---- Data lines
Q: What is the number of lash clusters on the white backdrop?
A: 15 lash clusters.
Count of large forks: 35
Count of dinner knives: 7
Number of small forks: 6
--------
---- Data lines
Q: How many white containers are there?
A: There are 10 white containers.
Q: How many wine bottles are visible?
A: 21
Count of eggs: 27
--------
---- Data lines
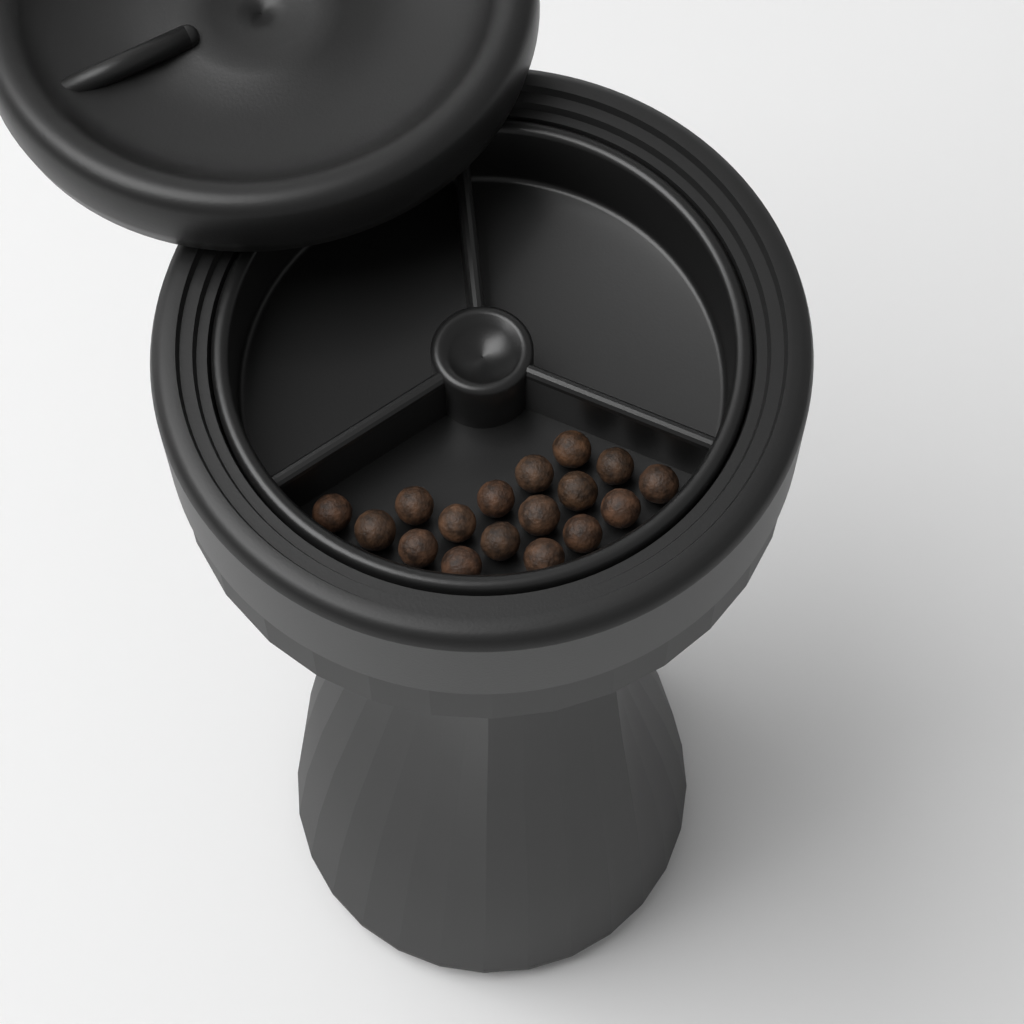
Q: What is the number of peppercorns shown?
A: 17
--------
_Stated problem_
Pick out every line of the records above that contains the string "lash", and copy each of those lines. Matching is case-sensitive.

_The answer_
Q: What is the number of lash clusters on the white backdrop?
A: 15 lash clusters.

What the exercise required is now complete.